Available data:
»»
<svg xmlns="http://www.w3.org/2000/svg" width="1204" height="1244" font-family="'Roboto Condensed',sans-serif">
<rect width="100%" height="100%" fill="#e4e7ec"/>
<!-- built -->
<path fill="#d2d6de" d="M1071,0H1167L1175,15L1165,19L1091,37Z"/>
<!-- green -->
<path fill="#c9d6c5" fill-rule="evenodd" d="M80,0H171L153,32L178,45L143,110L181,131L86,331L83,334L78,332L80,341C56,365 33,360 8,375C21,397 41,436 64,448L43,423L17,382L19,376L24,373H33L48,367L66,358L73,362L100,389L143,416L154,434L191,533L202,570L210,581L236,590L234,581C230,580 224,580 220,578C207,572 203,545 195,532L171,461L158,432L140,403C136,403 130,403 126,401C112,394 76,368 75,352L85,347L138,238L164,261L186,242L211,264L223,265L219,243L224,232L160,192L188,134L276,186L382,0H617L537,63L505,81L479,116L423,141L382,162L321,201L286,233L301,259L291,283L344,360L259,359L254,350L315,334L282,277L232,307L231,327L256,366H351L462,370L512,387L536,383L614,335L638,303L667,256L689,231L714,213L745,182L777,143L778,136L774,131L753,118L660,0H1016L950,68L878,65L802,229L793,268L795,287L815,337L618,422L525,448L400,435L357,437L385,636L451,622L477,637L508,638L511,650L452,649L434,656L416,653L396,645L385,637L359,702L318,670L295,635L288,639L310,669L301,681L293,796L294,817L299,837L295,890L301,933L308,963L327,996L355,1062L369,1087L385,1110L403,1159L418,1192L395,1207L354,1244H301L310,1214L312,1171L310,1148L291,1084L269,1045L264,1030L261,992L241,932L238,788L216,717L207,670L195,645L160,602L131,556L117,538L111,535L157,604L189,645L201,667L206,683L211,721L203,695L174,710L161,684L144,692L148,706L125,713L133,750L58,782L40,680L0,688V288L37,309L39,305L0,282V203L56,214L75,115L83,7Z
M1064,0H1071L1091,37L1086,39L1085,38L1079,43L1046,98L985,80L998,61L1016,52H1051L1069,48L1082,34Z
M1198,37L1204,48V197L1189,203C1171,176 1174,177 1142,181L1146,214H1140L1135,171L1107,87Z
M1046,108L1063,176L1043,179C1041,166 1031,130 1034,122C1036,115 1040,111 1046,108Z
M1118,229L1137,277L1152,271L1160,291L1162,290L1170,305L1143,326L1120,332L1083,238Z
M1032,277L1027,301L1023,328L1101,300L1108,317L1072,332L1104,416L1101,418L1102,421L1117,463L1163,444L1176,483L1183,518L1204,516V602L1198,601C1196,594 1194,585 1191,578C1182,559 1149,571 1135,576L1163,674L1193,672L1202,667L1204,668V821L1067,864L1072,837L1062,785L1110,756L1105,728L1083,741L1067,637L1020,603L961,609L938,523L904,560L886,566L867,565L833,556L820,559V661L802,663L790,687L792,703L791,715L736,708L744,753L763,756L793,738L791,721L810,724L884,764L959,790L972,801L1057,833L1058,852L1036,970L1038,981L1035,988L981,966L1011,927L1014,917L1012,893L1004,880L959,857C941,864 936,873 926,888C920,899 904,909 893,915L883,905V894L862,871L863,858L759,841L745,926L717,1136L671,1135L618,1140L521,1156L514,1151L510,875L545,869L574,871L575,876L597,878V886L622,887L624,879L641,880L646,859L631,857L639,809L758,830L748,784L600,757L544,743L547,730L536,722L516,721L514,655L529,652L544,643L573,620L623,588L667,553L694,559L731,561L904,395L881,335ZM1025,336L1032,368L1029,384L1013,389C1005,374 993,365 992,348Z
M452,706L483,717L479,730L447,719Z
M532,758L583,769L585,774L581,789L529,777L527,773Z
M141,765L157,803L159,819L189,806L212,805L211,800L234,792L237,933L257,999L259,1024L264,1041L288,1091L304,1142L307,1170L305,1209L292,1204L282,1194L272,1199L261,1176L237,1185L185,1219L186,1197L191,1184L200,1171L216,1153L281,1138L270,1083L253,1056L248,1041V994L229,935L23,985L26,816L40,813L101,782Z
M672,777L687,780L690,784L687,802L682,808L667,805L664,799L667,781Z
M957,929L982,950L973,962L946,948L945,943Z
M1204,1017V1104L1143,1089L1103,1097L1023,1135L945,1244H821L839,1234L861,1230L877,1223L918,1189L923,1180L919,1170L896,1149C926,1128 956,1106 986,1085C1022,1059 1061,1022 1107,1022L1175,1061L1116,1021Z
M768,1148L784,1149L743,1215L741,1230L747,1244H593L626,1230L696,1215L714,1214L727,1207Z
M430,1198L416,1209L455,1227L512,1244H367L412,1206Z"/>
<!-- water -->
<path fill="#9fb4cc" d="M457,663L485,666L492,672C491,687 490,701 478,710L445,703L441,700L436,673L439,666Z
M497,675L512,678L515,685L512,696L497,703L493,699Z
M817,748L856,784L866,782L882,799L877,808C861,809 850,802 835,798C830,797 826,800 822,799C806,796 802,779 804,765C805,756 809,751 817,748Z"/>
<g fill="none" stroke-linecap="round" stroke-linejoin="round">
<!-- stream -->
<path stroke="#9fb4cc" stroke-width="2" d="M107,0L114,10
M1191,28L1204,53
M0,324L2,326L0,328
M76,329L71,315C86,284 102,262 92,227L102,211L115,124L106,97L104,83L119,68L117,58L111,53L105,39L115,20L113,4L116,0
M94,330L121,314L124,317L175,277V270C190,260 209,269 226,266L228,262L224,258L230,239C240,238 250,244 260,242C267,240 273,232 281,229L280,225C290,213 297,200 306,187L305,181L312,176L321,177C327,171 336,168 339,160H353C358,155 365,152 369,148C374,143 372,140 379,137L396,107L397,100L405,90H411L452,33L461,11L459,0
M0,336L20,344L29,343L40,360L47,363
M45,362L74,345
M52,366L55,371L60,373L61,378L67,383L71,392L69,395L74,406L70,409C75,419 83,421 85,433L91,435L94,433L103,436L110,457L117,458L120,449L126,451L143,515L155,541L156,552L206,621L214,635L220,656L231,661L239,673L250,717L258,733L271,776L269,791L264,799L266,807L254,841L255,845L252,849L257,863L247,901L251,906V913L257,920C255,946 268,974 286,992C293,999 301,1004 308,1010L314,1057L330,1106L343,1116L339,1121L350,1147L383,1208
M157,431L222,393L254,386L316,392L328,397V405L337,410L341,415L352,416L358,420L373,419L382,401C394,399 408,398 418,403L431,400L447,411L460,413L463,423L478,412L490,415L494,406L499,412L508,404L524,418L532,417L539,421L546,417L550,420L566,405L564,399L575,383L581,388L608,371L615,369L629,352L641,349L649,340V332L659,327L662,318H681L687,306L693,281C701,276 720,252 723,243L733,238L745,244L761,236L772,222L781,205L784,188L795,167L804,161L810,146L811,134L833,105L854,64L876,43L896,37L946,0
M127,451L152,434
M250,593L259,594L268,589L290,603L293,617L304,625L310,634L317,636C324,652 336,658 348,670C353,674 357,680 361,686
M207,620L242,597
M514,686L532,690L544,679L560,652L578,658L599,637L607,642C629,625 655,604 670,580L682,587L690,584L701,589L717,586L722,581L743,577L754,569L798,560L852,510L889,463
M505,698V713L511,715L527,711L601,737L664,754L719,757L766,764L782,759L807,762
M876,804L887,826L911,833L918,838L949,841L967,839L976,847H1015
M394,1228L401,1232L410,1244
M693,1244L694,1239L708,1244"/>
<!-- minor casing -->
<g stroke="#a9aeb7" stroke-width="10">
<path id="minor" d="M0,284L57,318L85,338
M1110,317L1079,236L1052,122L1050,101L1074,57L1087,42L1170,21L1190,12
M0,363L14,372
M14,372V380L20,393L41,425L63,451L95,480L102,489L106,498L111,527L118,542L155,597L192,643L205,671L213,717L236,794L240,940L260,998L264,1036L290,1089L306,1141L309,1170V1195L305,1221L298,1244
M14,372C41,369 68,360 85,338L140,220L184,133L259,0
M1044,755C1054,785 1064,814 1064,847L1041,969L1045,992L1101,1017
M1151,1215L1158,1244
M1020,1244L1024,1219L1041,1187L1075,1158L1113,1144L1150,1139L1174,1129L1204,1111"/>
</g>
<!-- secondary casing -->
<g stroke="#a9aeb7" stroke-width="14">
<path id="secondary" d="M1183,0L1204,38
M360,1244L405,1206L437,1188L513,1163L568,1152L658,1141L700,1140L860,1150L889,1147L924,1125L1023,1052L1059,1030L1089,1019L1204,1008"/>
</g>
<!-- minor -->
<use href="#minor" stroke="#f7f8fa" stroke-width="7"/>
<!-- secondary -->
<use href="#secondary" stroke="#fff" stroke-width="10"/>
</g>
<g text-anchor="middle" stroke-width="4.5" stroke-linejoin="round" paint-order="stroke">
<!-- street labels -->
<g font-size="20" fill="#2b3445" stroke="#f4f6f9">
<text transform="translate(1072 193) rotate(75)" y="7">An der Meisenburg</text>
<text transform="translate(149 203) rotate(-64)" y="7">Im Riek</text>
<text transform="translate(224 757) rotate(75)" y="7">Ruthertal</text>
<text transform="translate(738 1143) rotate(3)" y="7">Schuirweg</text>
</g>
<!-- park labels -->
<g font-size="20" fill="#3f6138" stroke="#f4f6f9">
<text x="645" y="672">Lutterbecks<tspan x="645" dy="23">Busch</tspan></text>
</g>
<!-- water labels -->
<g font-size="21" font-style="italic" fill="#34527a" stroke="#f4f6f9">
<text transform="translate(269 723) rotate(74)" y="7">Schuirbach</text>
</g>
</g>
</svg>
««
Work item: Every line above that holds the string "size" should be copied into the answer.

Problem solution:
<g font-size="20" fill="#2b3445" stroke="#f4f6f9">
<g font-size="20" fill="#3f6138" stroke="#f4f6f9">
<g font-size="21" font-style="italic" fill="#34527a" stroke="#f4f6f9">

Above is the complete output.